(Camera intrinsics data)

=-=-=-=-=

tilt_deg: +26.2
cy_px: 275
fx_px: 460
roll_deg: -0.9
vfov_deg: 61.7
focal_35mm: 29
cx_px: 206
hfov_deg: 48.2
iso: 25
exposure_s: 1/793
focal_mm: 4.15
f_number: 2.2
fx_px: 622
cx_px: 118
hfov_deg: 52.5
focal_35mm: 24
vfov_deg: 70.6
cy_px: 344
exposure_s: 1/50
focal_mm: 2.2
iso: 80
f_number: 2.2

=-=-=-=-=

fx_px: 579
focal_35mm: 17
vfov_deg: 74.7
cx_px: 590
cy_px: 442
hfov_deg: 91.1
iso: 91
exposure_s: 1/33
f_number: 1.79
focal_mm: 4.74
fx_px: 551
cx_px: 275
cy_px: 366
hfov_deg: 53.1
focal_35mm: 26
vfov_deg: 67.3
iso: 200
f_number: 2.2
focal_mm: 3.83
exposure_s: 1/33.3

=-=-=-=-=

*WORK TO COMPLETE:* Look above for the line with "f_number: 1.79" and the line with "exposure_s: 1/33.3"; transcribe both and all lines in between, exactly, and nothing else.

*EXERCISE ANSWER:*
f_number: 1.79
focal_mm: 4.74
fx_px: 551
cx_px: 275
cy_px: 366
hfov_deg: 53.1
focal_35mm: 26
vfov_deg: 67.3
iso: 200
f_number: 2.2
focal_mm: 3.83
exposure_s: 1/33.3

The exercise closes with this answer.